**INSTRUCTIONS TO FOLLOW**: Copy only the lines of the listing between the line holding "kingdom: Animalia" and the line holding "scientific name: Turdus falcklandii", inclusive, and replace "phylum" with "division" while keeping everything else unchanged.

**MATERIAL TO PROCESS**:

--------------------

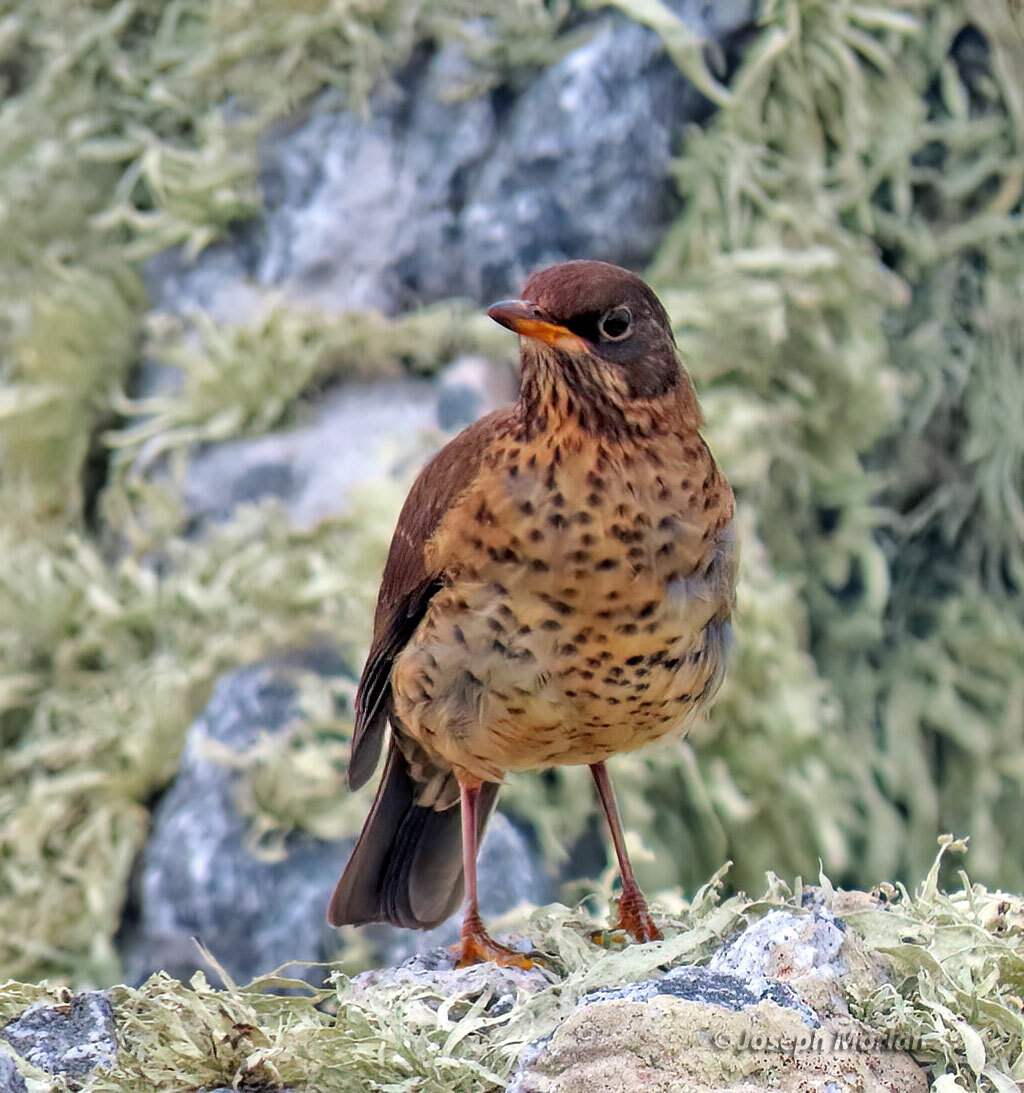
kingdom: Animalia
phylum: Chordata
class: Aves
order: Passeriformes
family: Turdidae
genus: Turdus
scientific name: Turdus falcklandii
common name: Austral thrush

--------------------

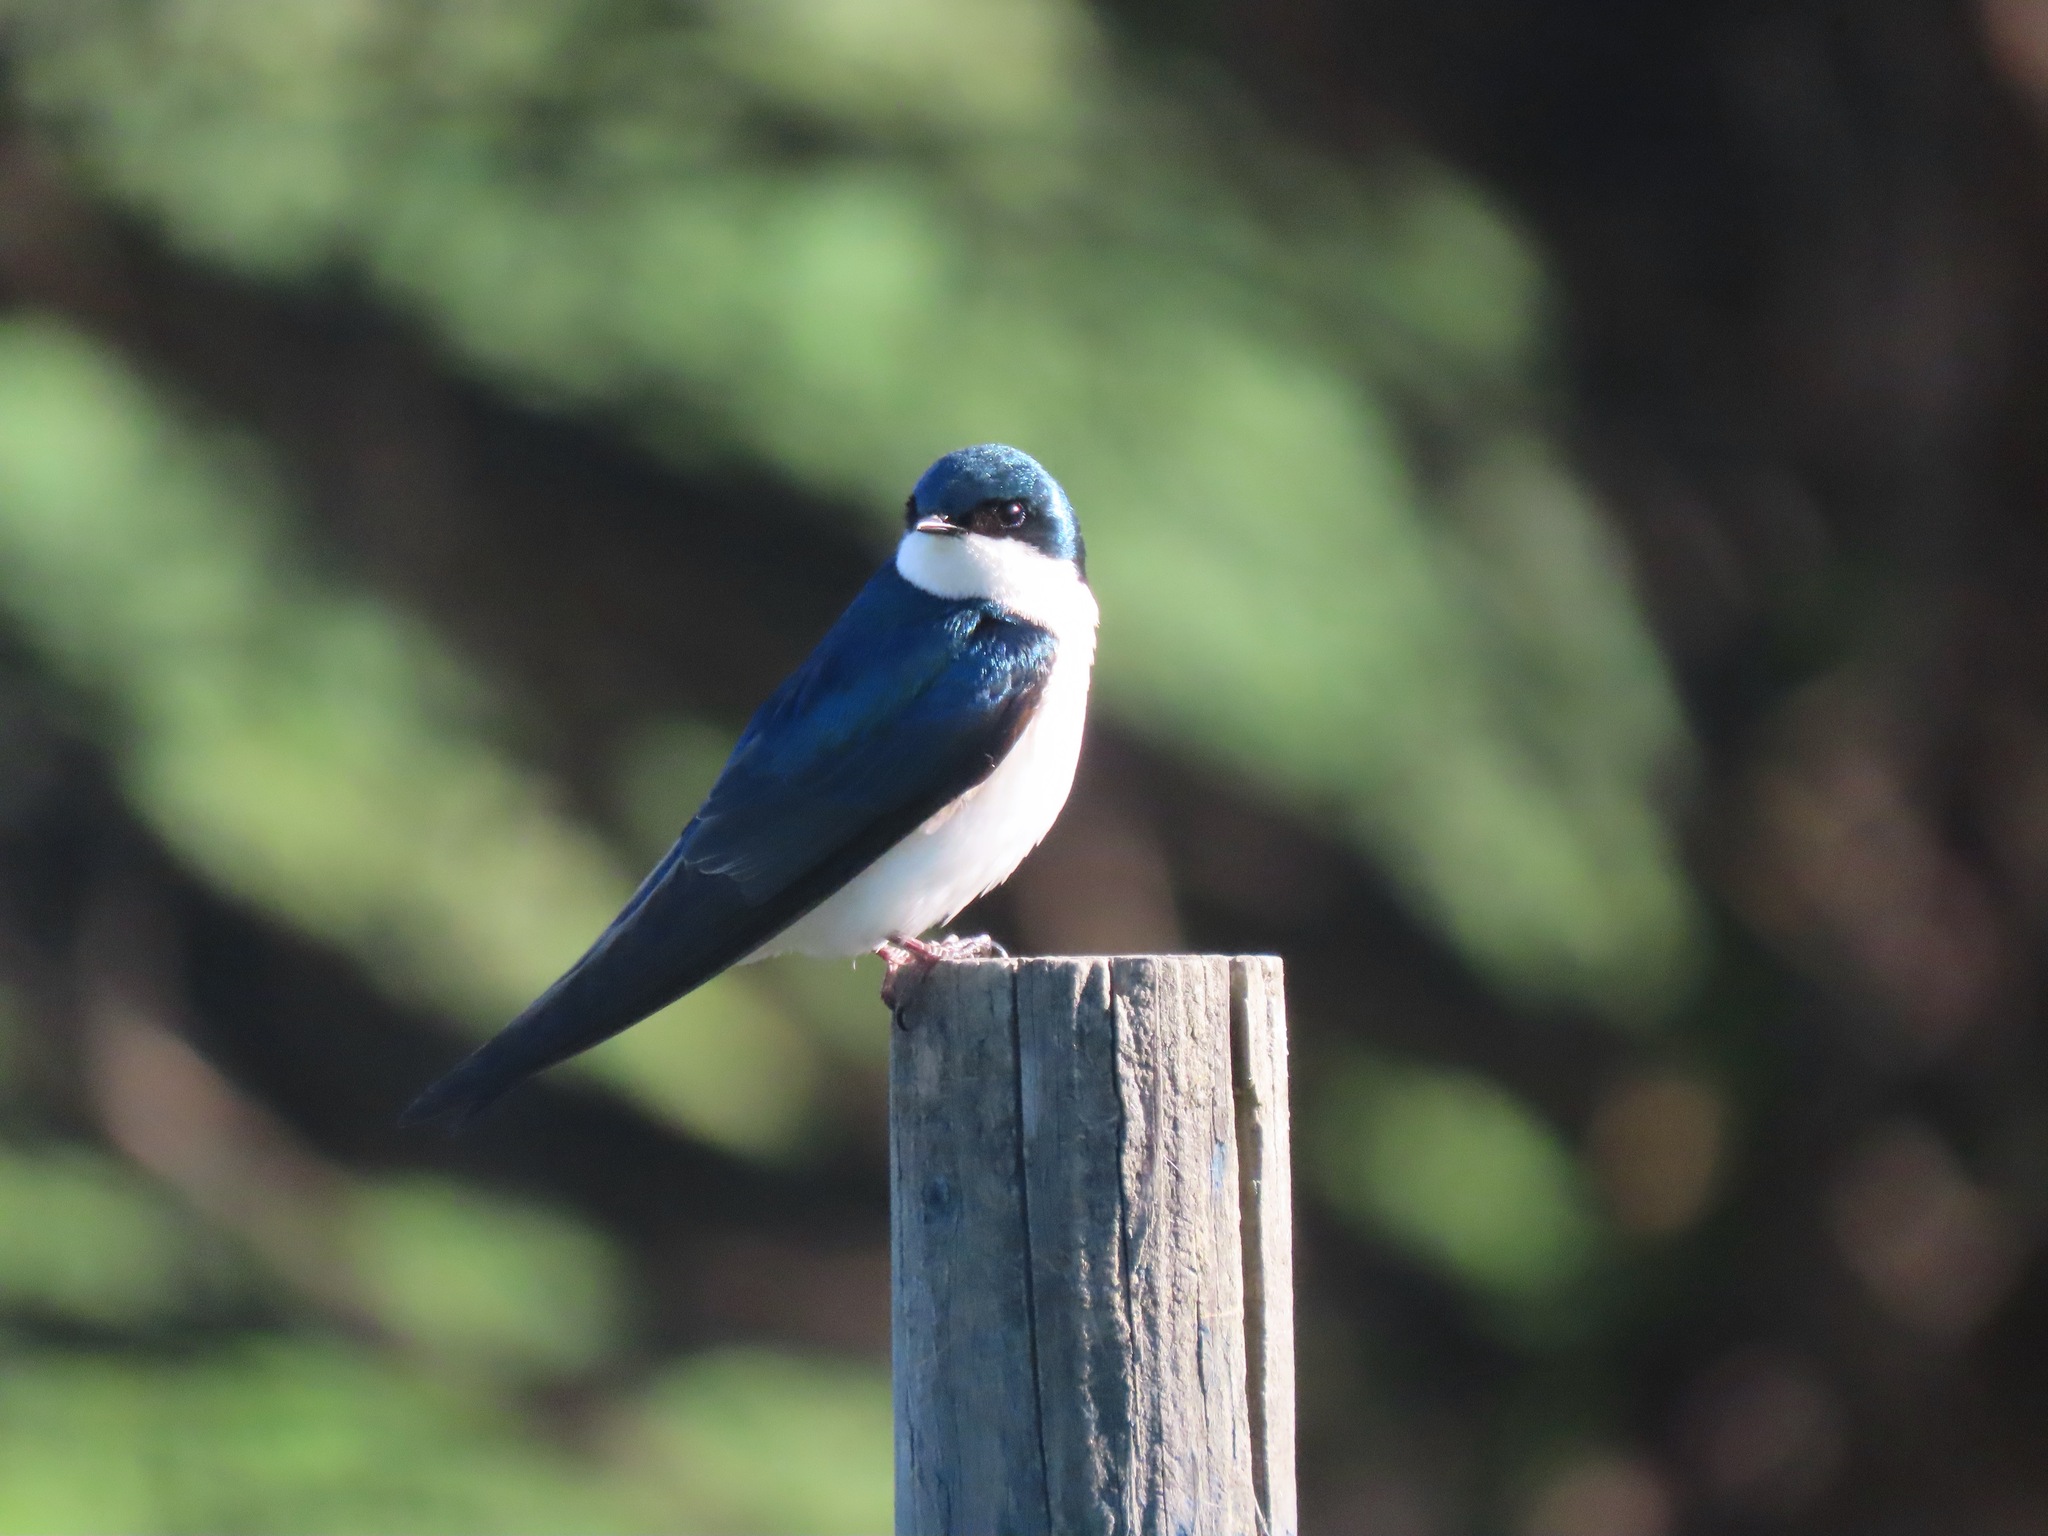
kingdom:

--------------------

**ANSWER FOR THE TASK**:
kingdom: Animalia
division: Chordata
class: Aves
order: Passeriformes
family: Turdidae
genus: Turdus
scientific name: Turdus falcklandii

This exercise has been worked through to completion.